• CHAPTER 06

57 10 1
                                    

-CHAPTER 06-
(KUCING)

-

Setelah semua yang terjadi, Nayra kembali melangkah ke sekolah dengan berat hati. Meski fisiknya mulai membaik, hatinya masih dikepung kecemasan. Saat ia masuk kelas, beberapa temannya, termasuk Elina, Emma, dan Celine angsung menghampirinya.

"Nay, lo udah mendingan?" tanya Elina sambil menepuk bahu Nayra lembut. 

"Iya Nay, gue denger kemarin lo pingsan di lapangan. Lo baik-baik aja, kan?" tambah Emma dengan nada khawatir. 

"Mending kalo masih nggak enak badannya nggak usah masuk dulu deh, Nay." Ujar Celine.

Nayra tersenyum kecil, berusaha menenangkan temannya. "Gue baik-baik aja, kok. Cuma kurang istirahat aja kemarin." 

Namun, dalam hati, Nayra tahu itu bukan sepenuhnya benar. Setiap hari ia hidup dengan rasa waspada. Ia tahu Davian tidak akan berhenti sampai ia berhasil menghancurkan hidupnya dan anak yang ada di kandungannya. Hidupnya seperti berjalan di atas duri, sakit dan penuh ketegangan. 

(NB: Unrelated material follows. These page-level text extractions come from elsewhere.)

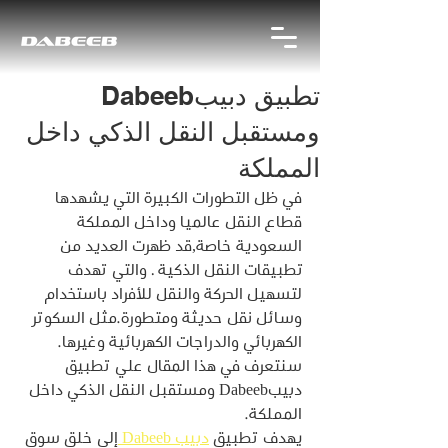
تطبيق دبيبDabeeb
ومستقبل النقل الذكي داخل
المملكة
في ظل التطورات الكبيرة التي يشهدها 
قطاع النقل عالميا وداخل المملكة 
السعودية خاصة,قد ظهرت العديد من 
تطبيقات النقل الذكية . والتي تهدف 
لتسهيل الحركة والنقل للأفراد باستخدام 
وسائل نقل حديثة ومتطورة.مثل السكوتر 
الكهربائي والدراجات الكهربائية وغيرها. 
سنتعرف في هذا المقال علي تطبيق 
دبيبDabeeb ومستقبل النقل الذكي داخل 
المملكة.
يهدف تطبيق 
دبيب Dabeeb 
إلي خلق سوق 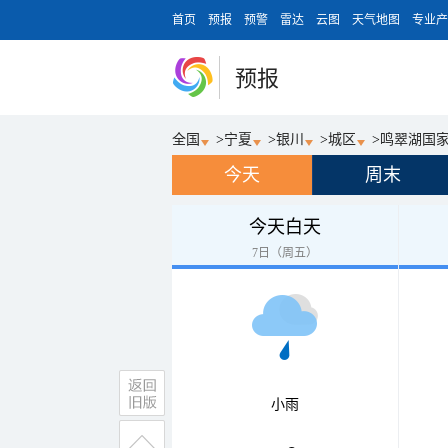
首页
预报
预警
雷达
云图
天气地图
专业产
预报
全国
>
宁夏
>
银川
>
城区
>
鸣翠湖国
今天
周末
今天白天
7日（周五）
小雨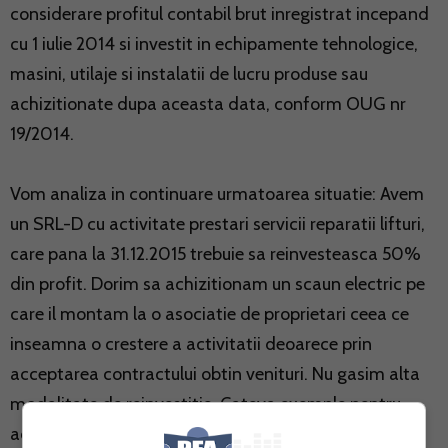
considerare profitul contabil brut inregistrat incepand
cu 1 iulie 2014 si investit in echipamente tehnologice,
masini, utilaje si instalatii de lucru produse sau
achizitionate dupa aceasta data, conform OUG nr
19/2014.
Vom analiza in continuare urmatoarea situatie: Avem
un SRL-D cu activitate prestari servicii reparatii lifturi,
care pana la 31.12.2015 trebuie sa reinvesteasca 50%
din profit. Dorim sa achizitionam un scaun electric pe
care il montam la o asociatie de proprietari ceea ce
inseamna o crestere a activitatii deoarece prin
acceptarea contractului obtin venituri. Nu gasim alta
modalitate de reinvestitie. Cateva exemple pentru
acest tip de activitate?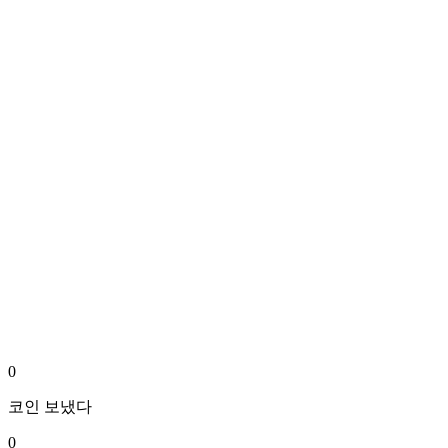
0
코인
보냈다
0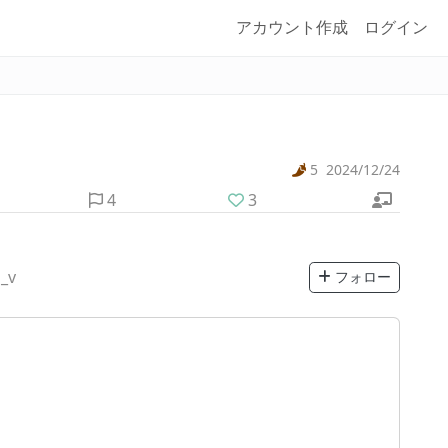
アカウント作成
ログイン
5
2024/12/24
4
3
_v
フォロー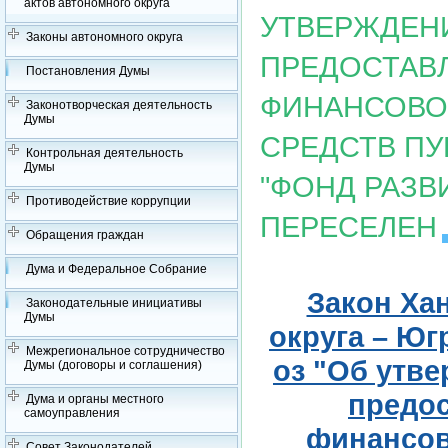
актов автономного округа
УТВЕРЖДЕН
Законы автономного округа
ПРЕДОСТАВ
Постановления Думы
ФИНАНСОВО
Законотворческая деятельность
Думы
СРЕДСТВ П
Контрольная деятельность
Думы
"ФОНД РАЗВ
Противодействие коррупции
ПЕРЕСЕЛЕН
Обращения граждан
Дума и Федеральное Собрание
Закон Ха
Законодательные инициативы
Думы
округа – Югр
Межрегиональное сотрудничество
оз "Об утв
Думы (договоры и соглашения)
предос
Дума и органы местного
самоуправления
финансов
Совет Законодателей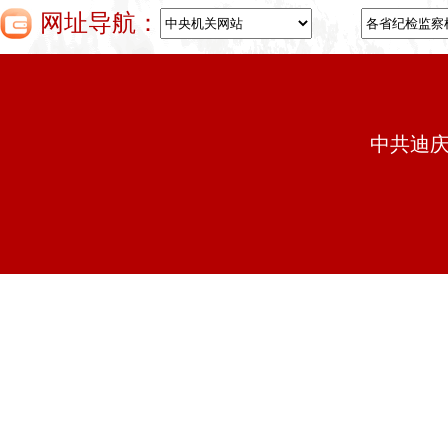
网址导航：
中共迪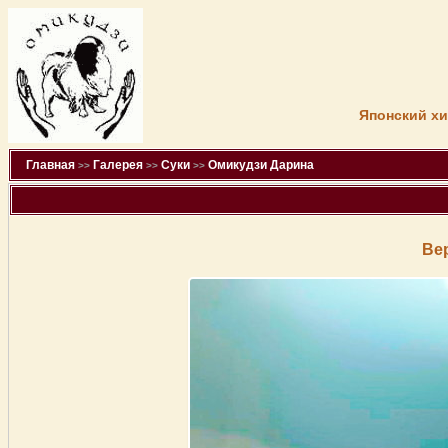
Японский хи
Главная
Галерея
Суки
Омикудзи Дарина
>>
>>
>>
Ве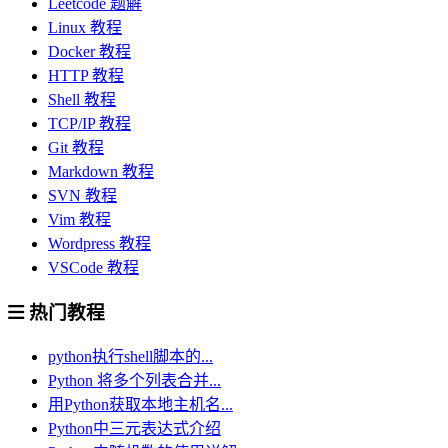
Leetcode 题解
Linux 教程
Docker 教程
HTTP 教程
Shell 教程
TCP/IP 教程
Git 教程
Markdown 教程
SVN 教程
Vim 教程
Wordpress 教程
VSCode 教程
热门教程
python执行shell脚本的...
Python 将多个列表合并...
用Python获取本地主机名...
Python中三元表达式介绍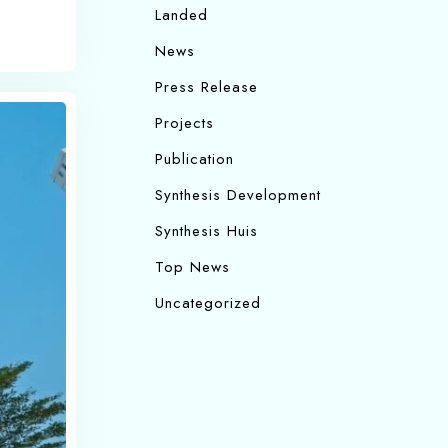
Landed
News
Press Release
Projects
Publication
Synthesis Development
Synthesis Huis
Top News
Uncategorized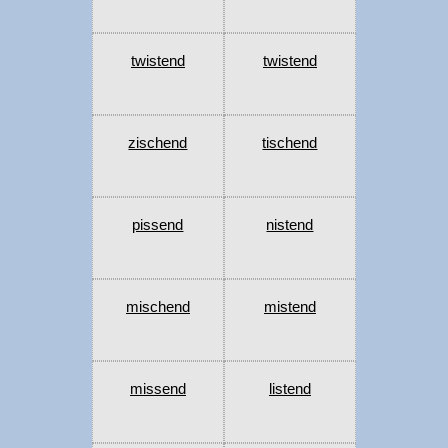
twistend
twistend
zischend
tischend
pissend
nistend
mischend
mistend
missend
listend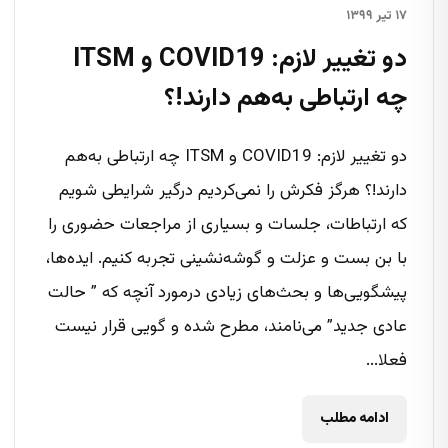
۱۷ تیر ۱۳۹۹
دو تغییر لازم: COVID19 و ITSM
چه ارتباطی به‌هم دارند!؟
دو تغییر لازم: COVID19 و ITSM چه ارتباطی به‌هم
دارند!؟ هرگز فکرش را نمی‌کردیم درگیر شرایطی شویم
که ارتباطات، جلسات و بسیاری از مراجعات حضوری را
با بن بست و عزلت و گوشه‌نشینی تجربه کنیم. ایده‌ها،
پیشگویی‌ها و بحث‌های زیادی درمورد آنچه که ” حالت
عادی جدید” می‌نامند، مطرح شده و گویی قرار نیست
فعلا...
ادامه مطلب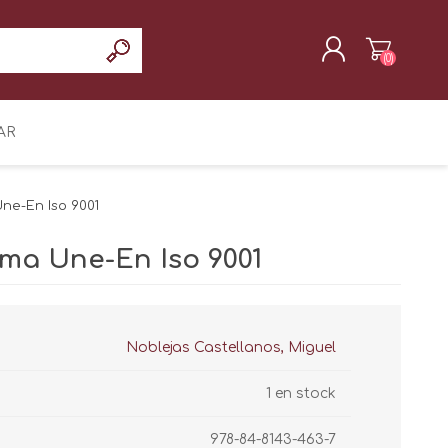
(0)
REGISTRAR
AR
INICIAR SESIÓN
Une-En Iso 9001
rma Une-En Iso 9001
Noblejas Castellanos, Miguel
1 en stock
978-84-8143-463-7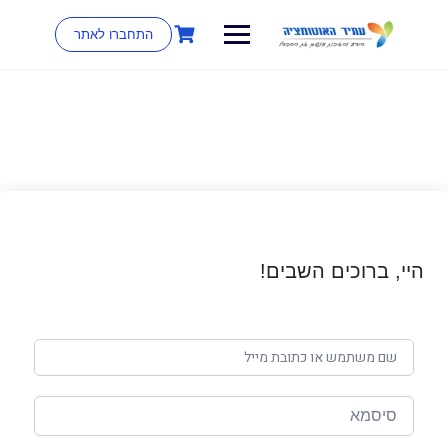
התחברו לאתר
היי, ברוכים השבים!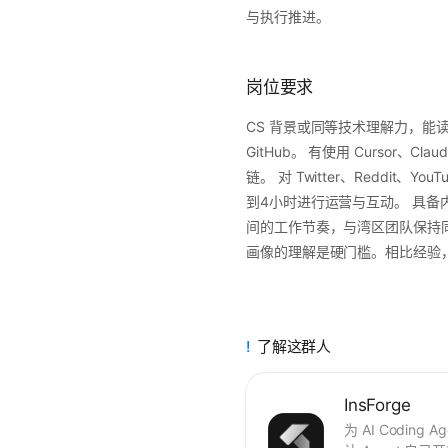
与执行推进。
岗位要求
CS 背景或同等技术理解力，能读懂
GitHub。 有使用 Cursor、Cl
链。 对 Twitter、Reddit、
到4小时进行运营与互动。 具
间的工作节奏，与湾区团队保持同步
画像的理解是硬门槛。相比经验
了解这群人
InsForge
为 AI Codin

Hari itu berjalan lambat, dan Nayra tak sabar untuk pulang. Namun, langkahnya terhenti ketika ia melihat motor Davian sudah terparkir di halaman rumah. Ia menarik napas panjang, bersiap menghadapi apa pun yang menantinya. 

Saat Nayra membuka pintu, ia terkejut melihat seorang wanita tua duduk di ruang tamu. Wanita itu tampak elegan dengan rambut beruban yang disanggul rapi. Matanya memancarkan kehangatan meski kerutan di wajahnya menunjukkan usianya yang sudah menginjak 65 tahun. Itu adalah Ratih, oma Davian. 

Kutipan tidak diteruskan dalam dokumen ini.